To some extent, this is inevitable, even for the most professional history teachers who aim to be unbiased and fair. Each teacher has an idea of what history means and why it’s important, and teachers leverage whatever data will substantiate their case.
But what is particularly pernicious is to pretend history educators are not actually involved in this fundamentally subjective pedagogical process, but, as critical race theory activists erroneously claim, replacing earlier historical narratives that were flatly erroneous. What is really going on is not replacing error with truth, but foregrounding some data (typically the experience of persons of color or other “marginalized groups”) at the expense of others (typically of many white Americans).
‘Just the Facts’ Is Just Half the Battle
There’s not anything essentially wrong with spending more time discussing racial or social history. If done professionally and factually, it’s still history. But it also means students will get less of other forms of history (typically political, military, religious, or economic), many of which are necessary to understand their nation’s story as it relates to their duties as citizens.
It also means, in the case of critical race theory, that educators elide an older, traditional way of understanding of America as a remarkable, unprecedented socio-political experiment that brought great good to its citizens and in certain respects changed the world for the better. Instead, America is accused of being systemically racist, even in her founding documents and political ideals.

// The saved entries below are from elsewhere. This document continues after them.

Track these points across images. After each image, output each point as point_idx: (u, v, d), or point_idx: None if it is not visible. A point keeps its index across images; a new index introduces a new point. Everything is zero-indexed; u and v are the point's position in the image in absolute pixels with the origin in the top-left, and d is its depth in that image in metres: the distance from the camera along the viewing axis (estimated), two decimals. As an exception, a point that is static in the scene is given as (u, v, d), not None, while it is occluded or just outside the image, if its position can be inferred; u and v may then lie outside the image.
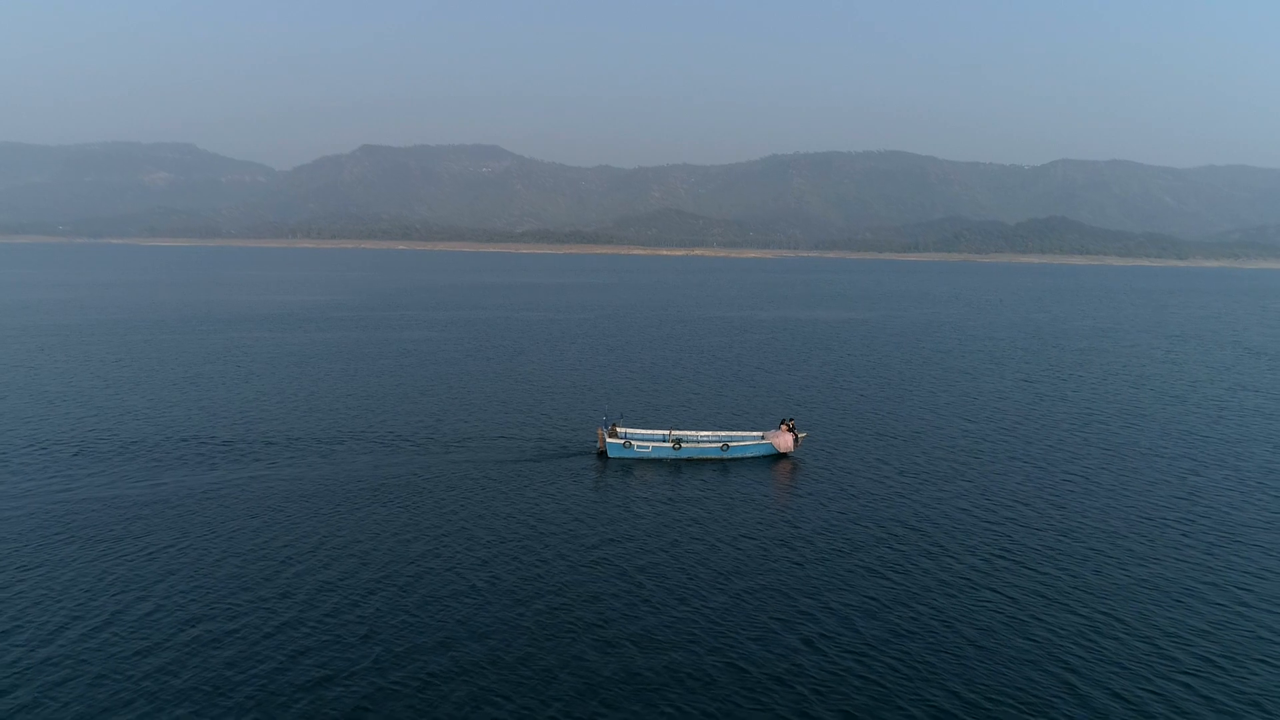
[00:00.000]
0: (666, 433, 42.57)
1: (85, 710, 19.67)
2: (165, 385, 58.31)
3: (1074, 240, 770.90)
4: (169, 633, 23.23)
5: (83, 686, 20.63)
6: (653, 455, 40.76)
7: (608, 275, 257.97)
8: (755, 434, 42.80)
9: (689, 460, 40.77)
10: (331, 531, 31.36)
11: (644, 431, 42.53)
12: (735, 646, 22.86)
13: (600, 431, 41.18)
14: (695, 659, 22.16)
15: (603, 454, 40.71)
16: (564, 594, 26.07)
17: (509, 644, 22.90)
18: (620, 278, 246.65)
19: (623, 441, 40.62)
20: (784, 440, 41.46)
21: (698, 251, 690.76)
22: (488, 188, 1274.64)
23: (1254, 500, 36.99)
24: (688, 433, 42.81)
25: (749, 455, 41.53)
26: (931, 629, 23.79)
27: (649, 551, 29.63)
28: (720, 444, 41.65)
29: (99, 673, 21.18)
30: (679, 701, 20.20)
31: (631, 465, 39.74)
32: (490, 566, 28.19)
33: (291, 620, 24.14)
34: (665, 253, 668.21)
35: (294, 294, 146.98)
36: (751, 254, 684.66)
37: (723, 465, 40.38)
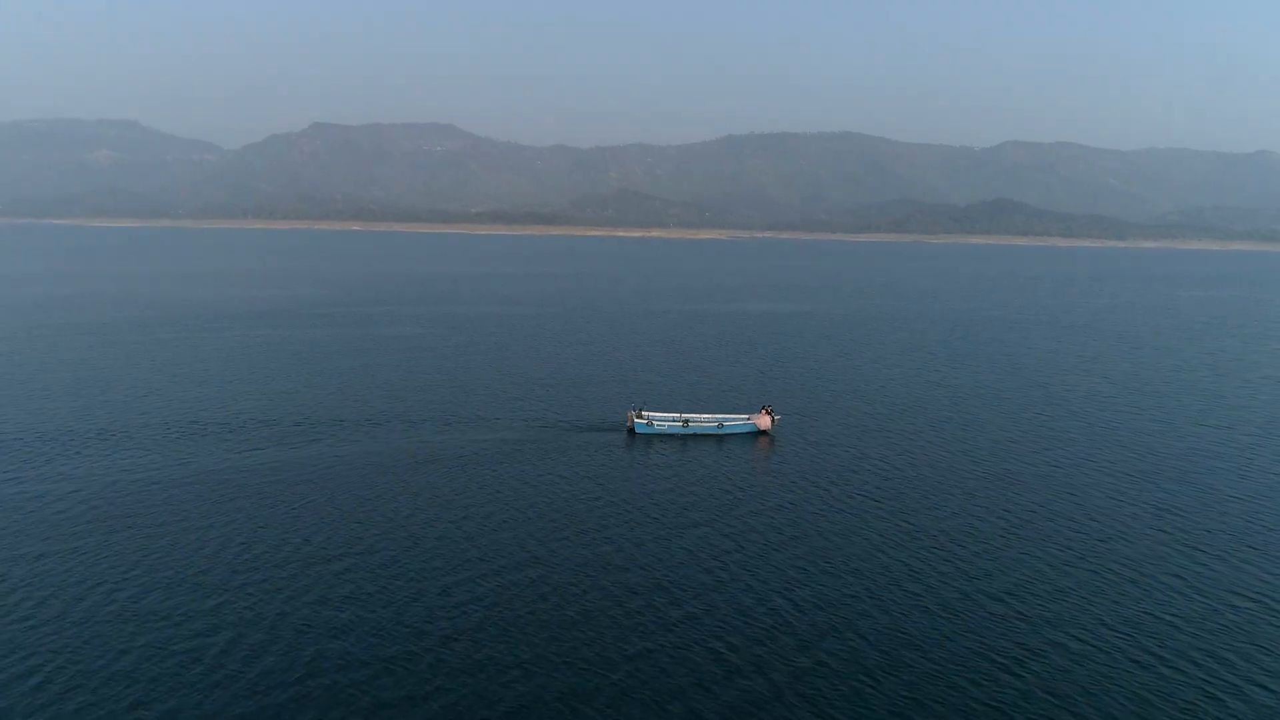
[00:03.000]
0: (678, 415, 54.04)
1: (291, 595, 29.66)
2: (224, 379, 66.53)
3: (1020, 221, 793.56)
4: (326, 554, 33.83)
5: (283, 581, 30.77)
6: (668, 431, 52.68)
7: (571, 263, 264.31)
8: (743, 416, 54.79)
9: (694, 435, 52.70)
10: (416, 489, 41.36)
11: (661, 414, 54.07)
12: (720, 564, 33.28)
13: (630, 414, 53.45)
14: (692, 564, 32.71)
15: (631, 430, 52.71)
16: (607, 526, 37.39)
17: (562, 547, 34.57)
18: (583, 265, 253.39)
19: (646, 421, 52.59)
20: (764, 421, 53.53)
21: (655, 233, 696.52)
22: (443, 167, 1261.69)
23: (1041, 458, 49.85)
24: (693, 415, 54.55)
25: (738, 432, 53.40)
26: (827, 535, 37.23)
27: (666, 498, 41.42)
28: (717, 423, 53.62)
29: (293, 572, 31.59)
30: (685, 596, 30.03)
31: (652, 439, 51.81)
32: (553, 506, 39.39)
33: (410, 549, 34.24)
34: (623, 234, 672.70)
35: (277, 288, 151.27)
36: (708, 235, 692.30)
37: (719, 439, 52.49)
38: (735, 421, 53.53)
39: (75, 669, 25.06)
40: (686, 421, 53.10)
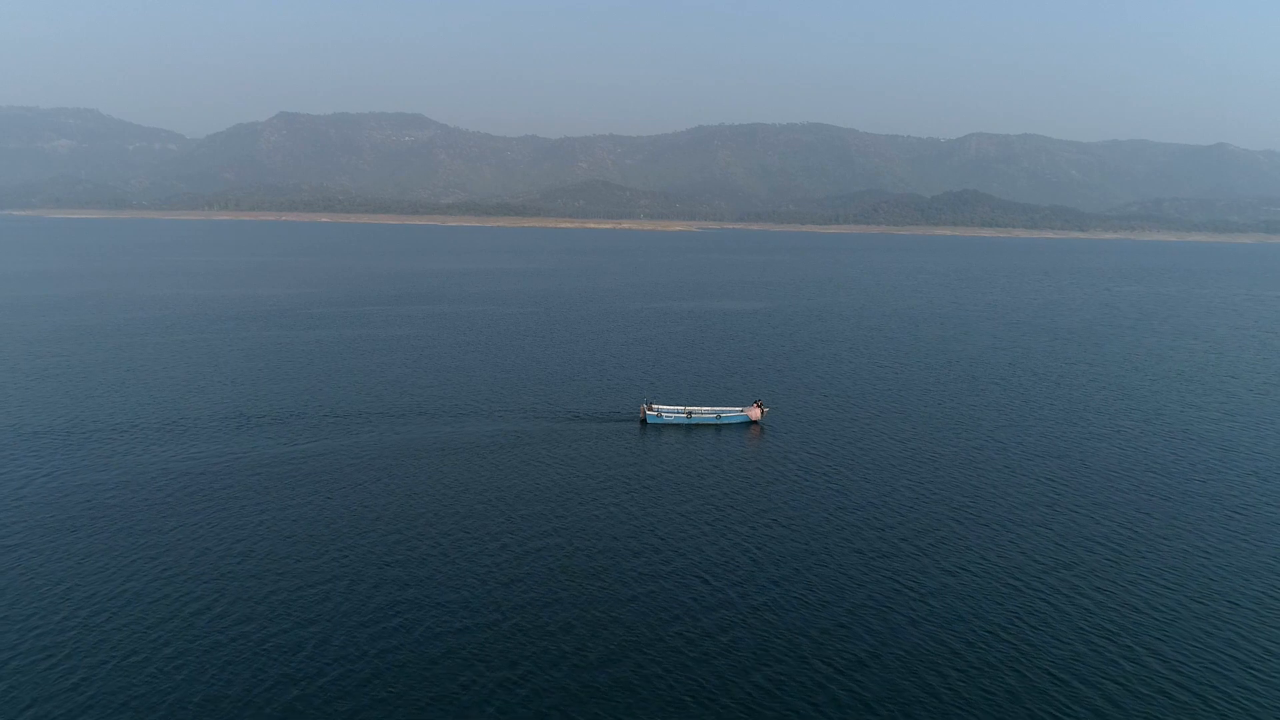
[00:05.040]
0: (683, 407, 60.31)
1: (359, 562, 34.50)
2: (252, 378, 70.05)
3: (985, 213, 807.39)
4: (389, 526, 39.07)
5: (360, 547, 36.37)
6: (674, 422, 58.96)
7: (551, 259, 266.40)
8: (737, 408, 61.04)
9: (697, 425, 59.10)
10: (455, 471, 46.80)
11: (669, 407, 60.18)
12: (710, 525, 40.53)
13: (642, 407, 59.73)
14: (696, 529, 38.19)
15: (643, 421, 58.90)
16: (625, 498, 44.04)
17: (588, 514, 41.43)
18: (560, 261, 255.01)
19: (656, 413, 58.85)
20: (755, 412, 60.15)
21: (625, 224, 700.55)
22: (411, 157, 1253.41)
23: (955, 439, 56.89)
24: (696, 408, 60.77)
25: (734, 422, 59.79)
26: (794, 502, 43.45)
27: (672, 477, 47.91)
28: (716, 414, 60.09)
29: (365, 540, 36.95)
30: (684, 553, 34.82)
31: (661, 428, 57.96)
32: (581, 483, 45.87)
33: (460, 518, 40.34)
34: (593, 225, 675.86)
35: (270, 287, 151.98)
36: (678, 226, 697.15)
37: (717, 428, 58.81)
38: (731, 413, 59.82)
39: (210, 615, 30.24)
40: (690, 413, 59.44)
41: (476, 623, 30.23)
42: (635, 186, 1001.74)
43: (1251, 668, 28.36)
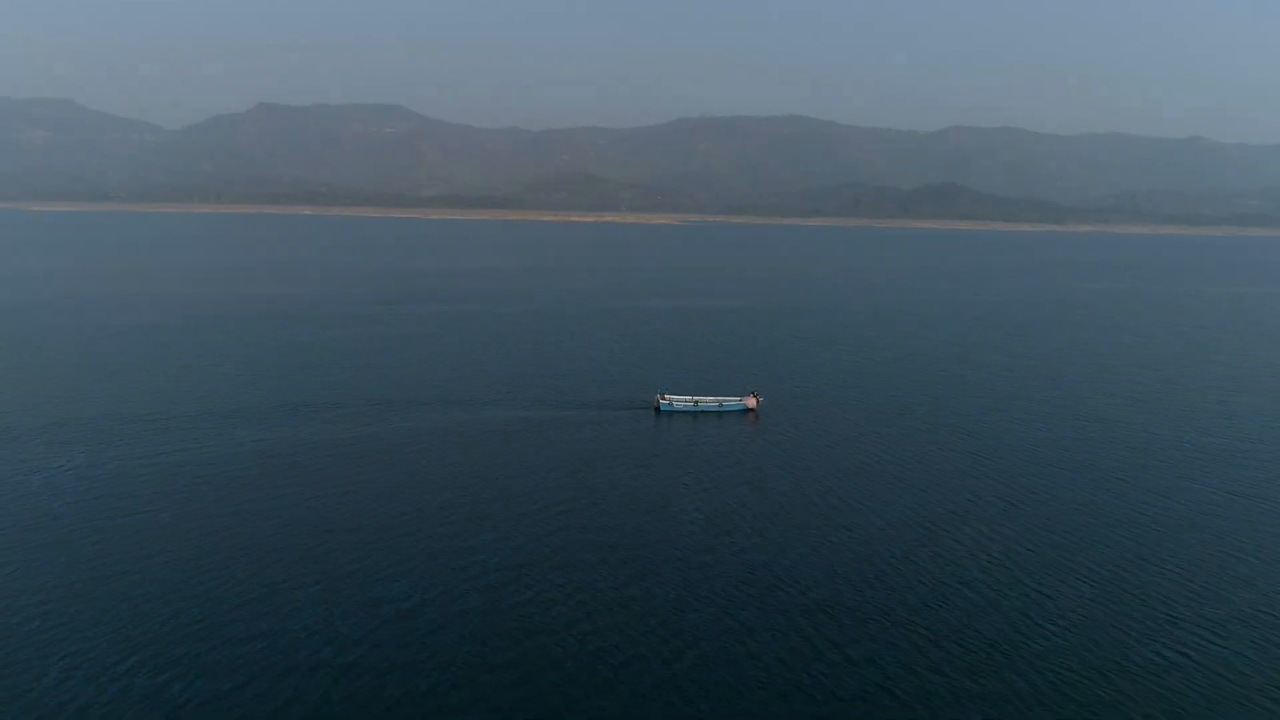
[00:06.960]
0: (690, 397, 69.85)
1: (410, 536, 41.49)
2: (295, 373, 77.62)
3: (963, 206, 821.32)
4: (445, 497, 46.52)
5: (423, 511, 42.44)
6: (683, 410, 68.33)
7: (541, 256, 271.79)
8: (736, 398, 70.26)
9: (702, 412, 68.44)
10: (496, 452, 55.47)
11: (679, 397, 69.47)
12: (710, 490, 49.05)
13: (657, 397, 69.01)
14: (694, 500, 46.72)
15: (657, 409, 68.06)
16: (646, 470, 52.94)
17: (612, 483, 49.77)
18: (555, 259, 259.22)
19: (668, 402, 68.27)
20: (751, 401, 69.63)
21: (608, 217, 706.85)
22: (391, 149, 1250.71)
23: (896, 422, 65.52)
24: (701, 397, 70.17)
25: (733, 410, 69.12)
26: (771, 472, 51.72)
27: (682, 455, 56.85)
28: (718, 404, 69.50)
29: (428, 508, 43.86)
30: (681, 526, 43.24)
31: (672, 415, 67.31)
32: (607, 460, 54.41)
33: (507, 488, 48.36)
34: (576, 218, 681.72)
35: (279, 286, 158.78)
36: (661, 219, 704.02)
37: (719, 415, 68.21)
38: (731, 402, 69.10)
39: (293, 589, 35.39)
40: (696, 402, 68.73)
41: (535, 571, 37.58)
42: (617, 179, 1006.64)
43: (1085, 579, 38.57)
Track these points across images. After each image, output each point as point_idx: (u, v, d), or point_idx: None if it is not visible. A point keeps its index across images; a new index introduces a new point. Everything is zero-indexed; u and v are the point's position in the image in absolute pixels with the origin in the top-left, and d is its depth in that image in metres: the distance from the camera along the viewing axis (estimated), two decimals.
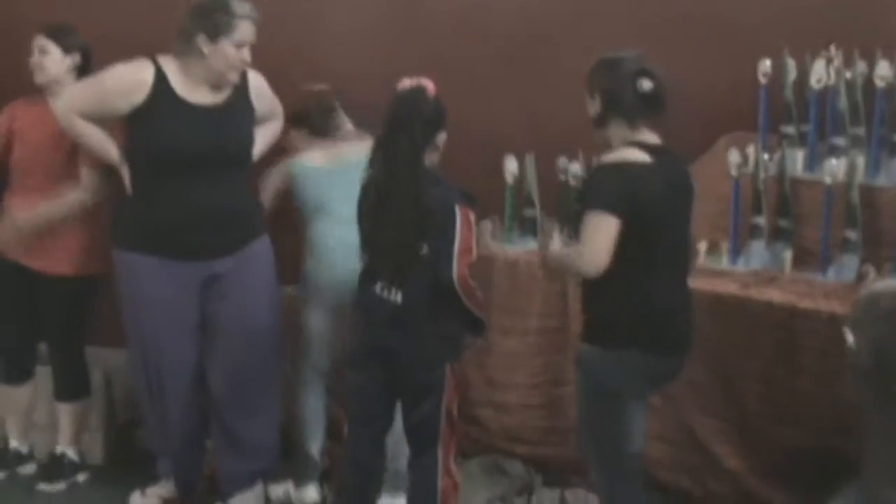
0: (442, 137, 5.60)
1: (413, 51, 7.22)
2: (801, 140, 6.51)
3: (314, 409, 6.72)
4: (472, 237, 5.53)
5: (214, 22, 6.09)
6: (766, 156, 6.42)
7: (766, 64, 6.55)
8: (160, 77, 6.21)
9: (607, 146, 5.36)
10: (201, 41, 6.10)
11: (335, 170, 6.54)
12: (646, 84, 5.22)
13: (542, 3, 7.18)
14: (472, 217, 5.54)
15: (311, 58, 7.12)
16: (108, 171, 6.51)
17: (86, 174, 6.62)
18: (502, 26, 7.18)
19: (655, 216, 5.13)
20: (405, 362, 5.60)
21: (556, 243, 5.47)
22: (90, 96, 6.34)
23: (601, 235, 5.08)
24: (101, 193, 6.66)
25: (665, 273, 5.30)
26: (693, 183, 5.47)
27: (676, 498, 6.27)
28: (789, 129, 6.56)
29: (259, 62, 6.31)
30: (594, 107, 5.38)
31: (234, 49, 6.13)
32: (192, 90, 6.25)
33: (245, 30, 6.15)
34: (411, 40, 7.40)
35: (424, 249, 5.47)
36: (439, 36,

In their widely lauded book, “The Mind of the Master Class: History and Faith in the Southern Slaveholders’ Worldview,” renowned, award-winning historians Elizabeth Fox-Genovese and Eugene D. Genovese note:
Today, almost everyone views slavery as an enormity and abolition as a moral and political imperative. Yet as recently as two or three hundred years ago, the overwhelming majority of civilized, decent people would not have agreed: Indeed, they would have found such notions surprising.
Indeed, I would imagine students learning under critical race theory curricula will not learn that in 1860, American Indians owned approximately 5,000 black slaves, or that there were black American slaveholders, or even that cannibalism, torture, and human sacrifice was common among American Indian and African peoples. The Genoveses thus continue: “the historically appropriate question is: What, after millennia of general acceptance, made Christians — and, subsequently, those of other faiths — judge slavery as an enormity not to be endured?”
The answer to that question is surely complex and multi-faceted. I would however argue that it was something in Christianity itself, and perhaps even something in the documents and beliefs of the founding generation of the American political experiment, that led human opinion to slowly coalesce into agreement about slavery during the nineteenth and twentieth centuries.
Yet to argue such a case would imply there was truly something of unprecedented value in Christian, and perhaps even Western civilization, given that the idea of human rights originated in the West, and has only become accepted across the globe in the last century. To consider such hypotheses would by extension expose the error and hypocrisy of critical race theory proponents, given that certain identitarian victim classes were sometimes the victimizers.
As far as critical race theory is concerned, it’s never simply “just the facts.” Often it’s not even facts at all.